## YOUR ASSIGNMENT
Please write out all of the data below exactly, without including the pictures.

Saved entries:

BEGIN

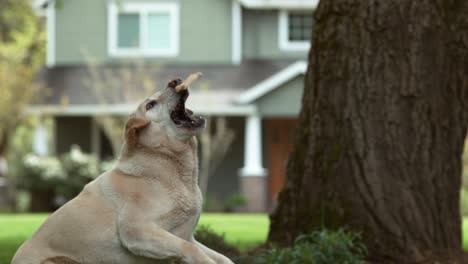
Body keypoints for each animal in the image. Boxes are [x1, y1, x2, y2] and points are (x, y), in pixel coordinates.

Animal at [12, 76, 234, 264]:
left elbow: (222, 257)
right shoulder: (137, 231)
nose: (175, 81)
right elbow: (190, 250)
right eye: (150, 105)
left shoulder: (188, 236)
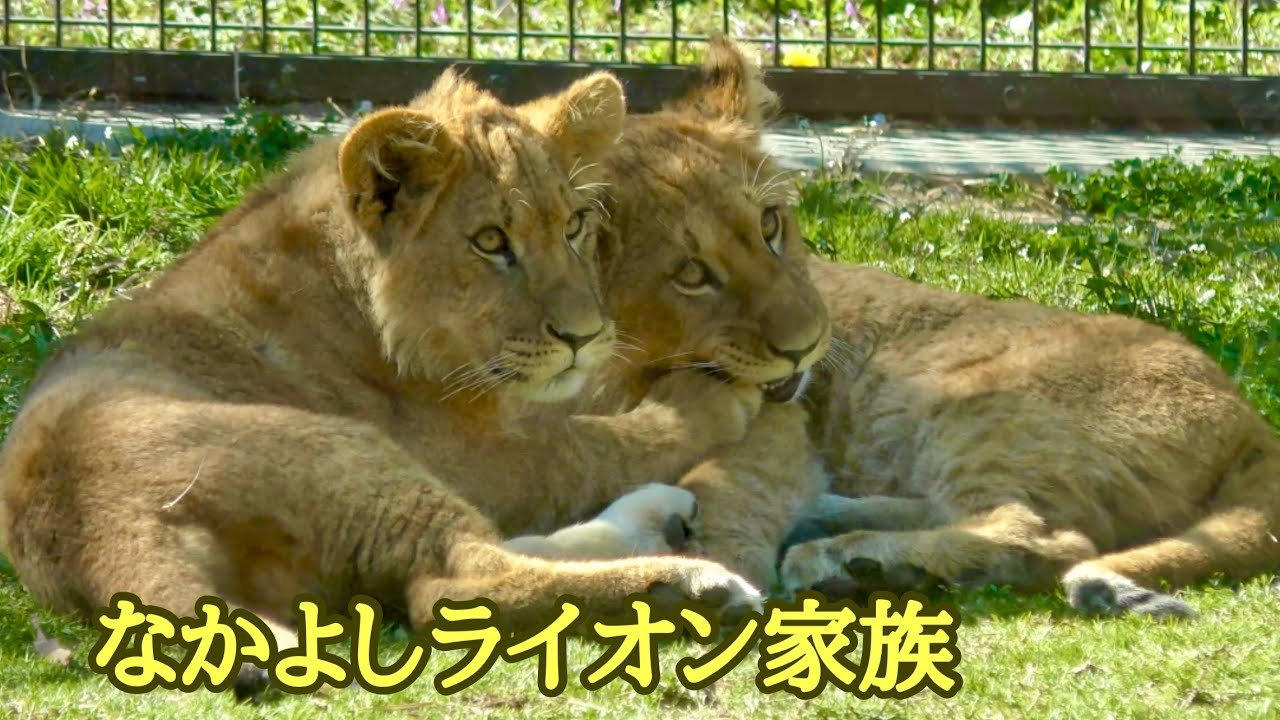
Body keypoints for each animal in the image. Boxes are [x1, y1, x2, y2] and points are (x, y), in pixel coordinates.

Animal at [0, 69, 775, 699]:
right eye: (491, 242)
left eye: (576, 225)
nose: (584, 336)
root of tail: (88, 526)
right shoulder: (476, 452)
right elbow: (591, 444)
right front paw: (706, 399)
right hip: (344, 451)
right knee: (461, 584)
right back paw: (692, 587)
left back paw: (658, 521)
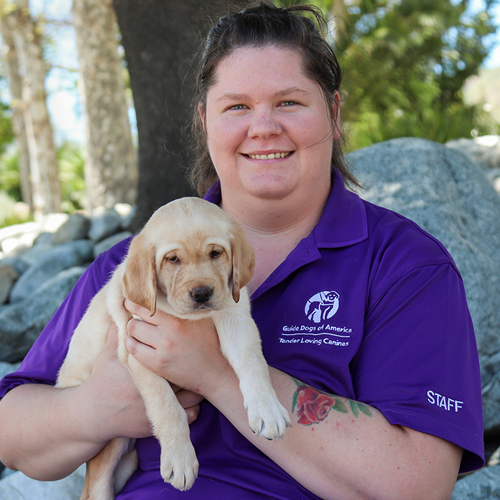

END

## REPLY
Body keypoints for each animal in the image. Boxes are [x1, y1, x2, y2] and points are (x, y), in pixel coordinates.

Animal at [12, 76, 234, 264]:
left elbow: (222, 257)
right shoulder: (137, 231)
nose: (175, 81)
right elbow: (190, 250)
right eye: (150, 105)
left shoulder: (188, 236)
Body keypoints for each animal in the image. Boxes are [x1, y1, x2, y2] and points are (x, y), in pixel coordinates.

Animal at [0, 69, 775, 699]:
right eye: (491, 242)
left eye: (576, 225)
nose: (584, 336)
root of tail: (88, 526)
right shoulder: (476, 452)
right elbow: (591, 444)
right front paw: (706, 399)
right hip: (344, 451)
right knee: (461, 584)
right back paw: (692, 587)
left back paw: (658, 521)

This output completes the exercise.